The fit is not well. It fits the first part of linear relationship well but not the second part of non-linear relationship.
10.4.2 b. Modify the code in an attempt to improve the fit. Specifically, study the effects (as well as interactions) of:
• Modifying how much data (N) we have. • The complexity of the model. • For how many epochs the model is trained.
library(tensorflow)
library(keras)
N <- 10000
x <- runif(N, -2, 3) # Build a Gompertz function with some noise
a <- 10 # ceiling parameter
b <- 0 # horizontal shift parameter
c <- 2 # growth rate parameter
y <- a*exp(-exp(b - c*x)) + rnorm(N, mean=0, sd= a/10)
plot(x,y) # format data in a way model.fit() would like it
x <- as.matrix(x)
y <- as.matrix(y) # sequence along x for later prediction
xnew <- as.matrix(seq(from=min(x), to=max(x), length.out=1000)) # Build and compile simple model
model <- keras_model_sequential() |>
layer_dense(units=32, activation="relu", input_shape=1) |>
layer_dense(units=16, activation = "relu") |>
layer_dense(units=1, activation="linear")
model |> compile(
loss = "mse",
optimizer = "adam",
metrics = list("mean_absolute_error")
)
# Fit model, get predictions, and display result.

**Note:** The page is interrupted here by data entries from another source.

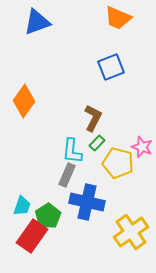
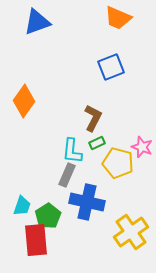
green rectangle: rotated 21 degrees clockwise
red rectangle: moved 4 px right, 4 px down; rotated 40 degrees counterclockwise
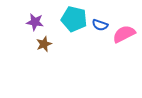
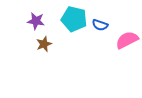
purple star: moved 1 px right, 1 px up
pink semicircle: moved 3 px right, 6 px down
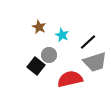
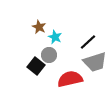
cyan star: moved 7 px left, 2 px down
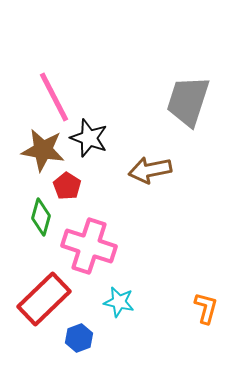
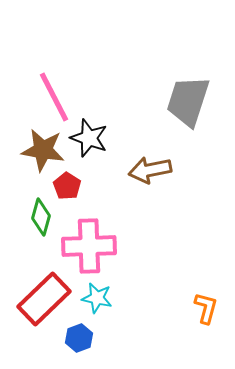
pink cross: rotated 20 degrees counterclockwise
cyan star: moved 22 px left, 4 px up
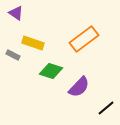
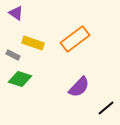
orange rectangle: moved 9 px left
green diamond: moved 31 px left, 8 px down
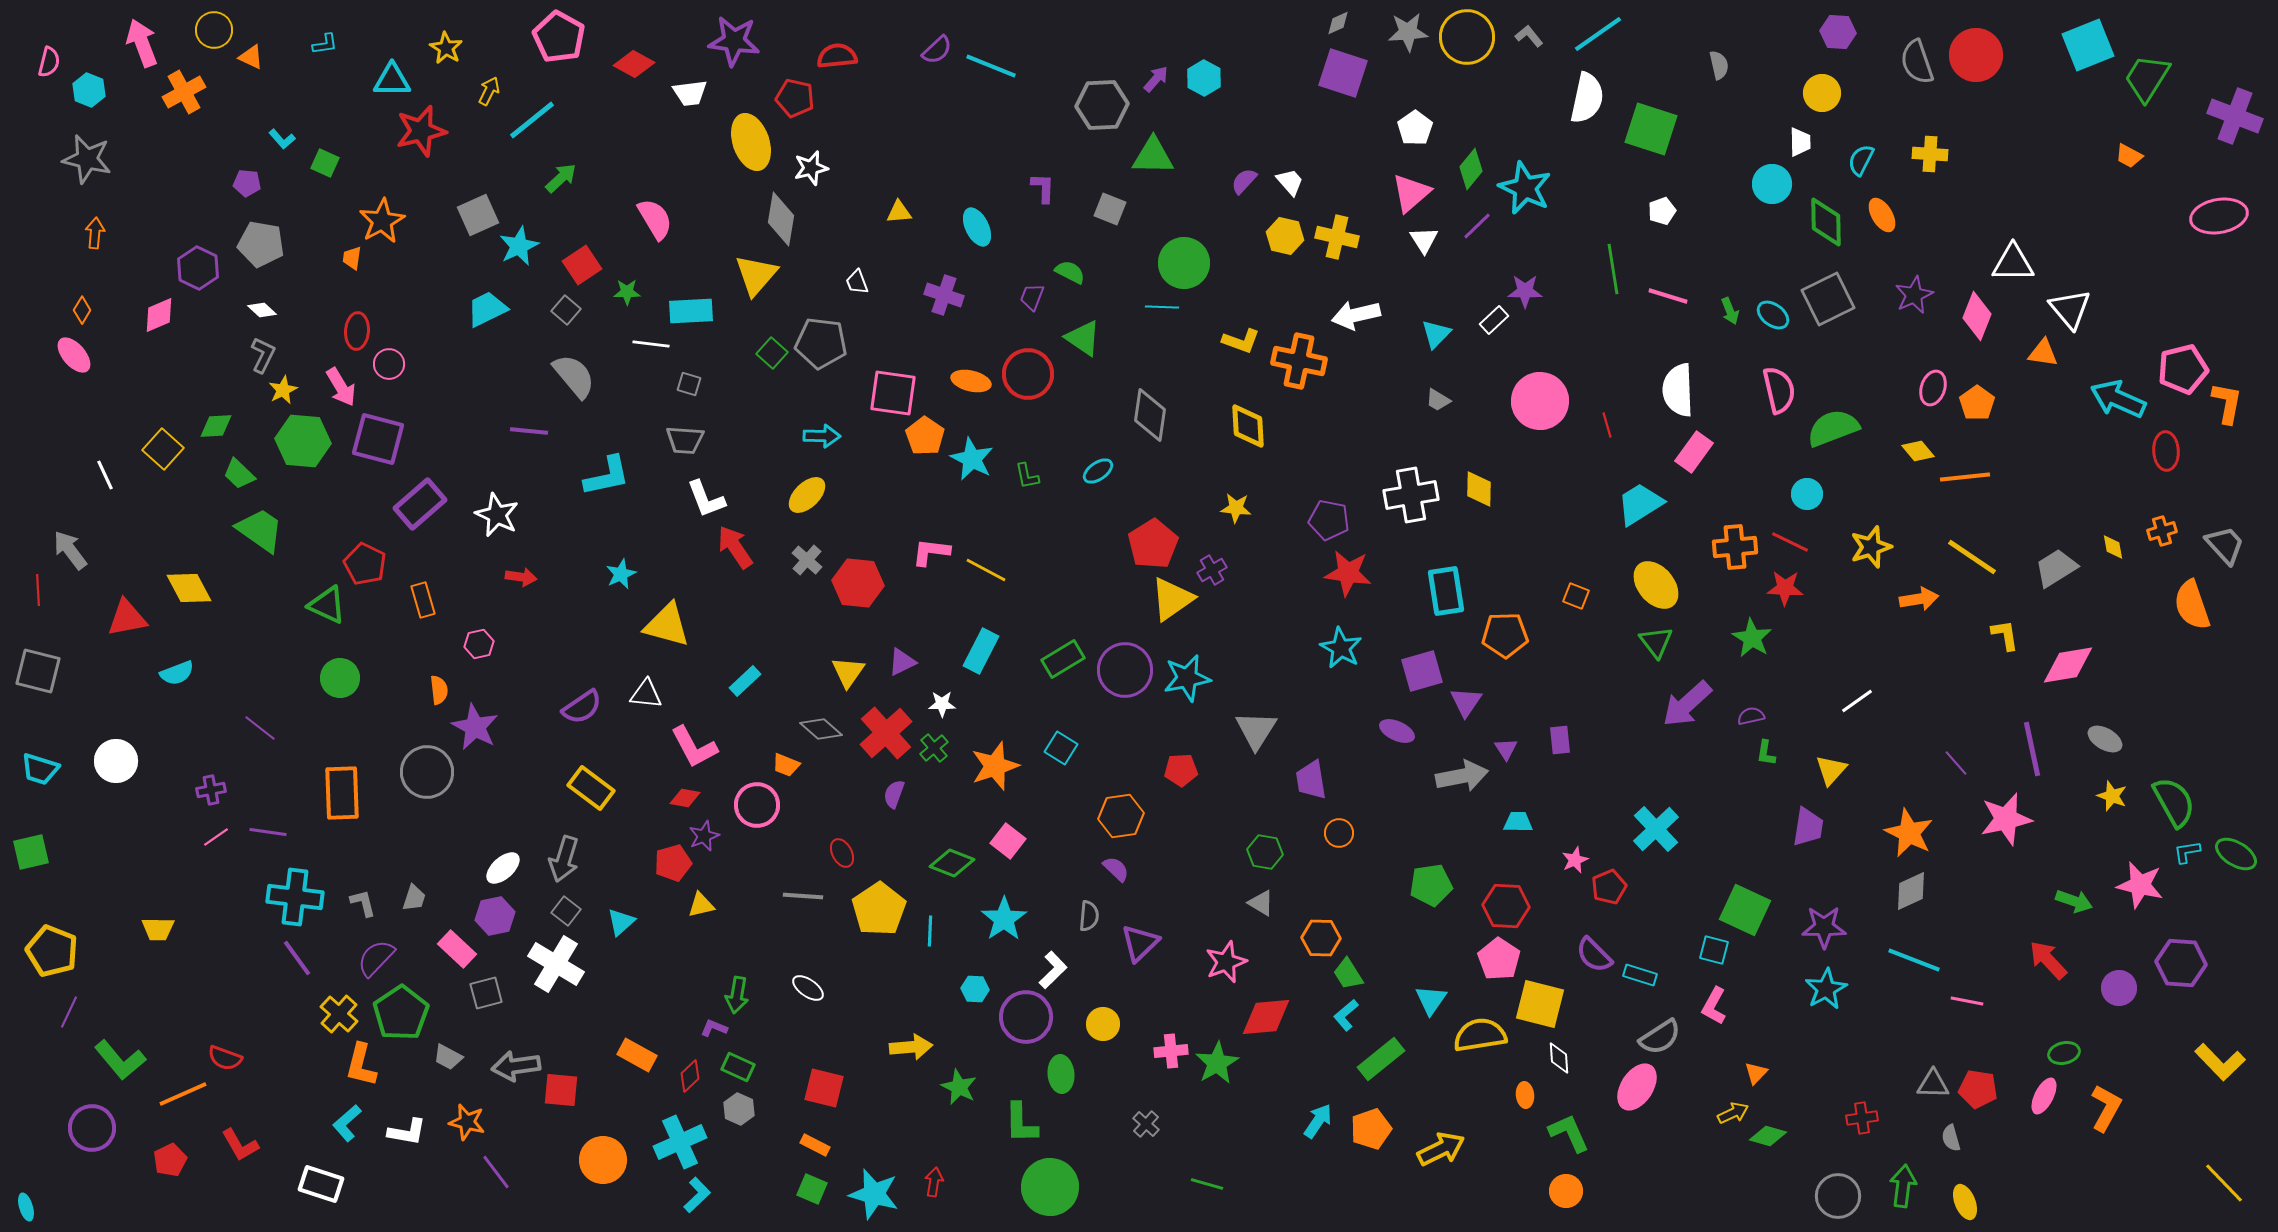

model |> summary()## Model: "sequential_1"
## ________________________________________________________________________________
## Layer (type) Output Shape Param #
## ================================================================================
## dense_5 (Dense) (None, 32) 64
##
## dense_4 (Dense) (None, 16) 528
##
## dense_3 (Dense) (None, 1) 17
##
## ================================================================================
## Total params: 609
## Trainable params: 609
## Non-trainable params: 0
## ________________________________________________________________________________# Can change verbose > 0 to see plots and text output as model trains
model |> fit(x, y, epochs = 100, verbose = 0)
y_pred = model |> predict(xnew)
plot(x, y)
lines(xnew, y_pred, col="red")
plot(x, y)
lines(xnew, y_pred, col="red")
The model fits much better after I added more data for training and let it train for more iterations.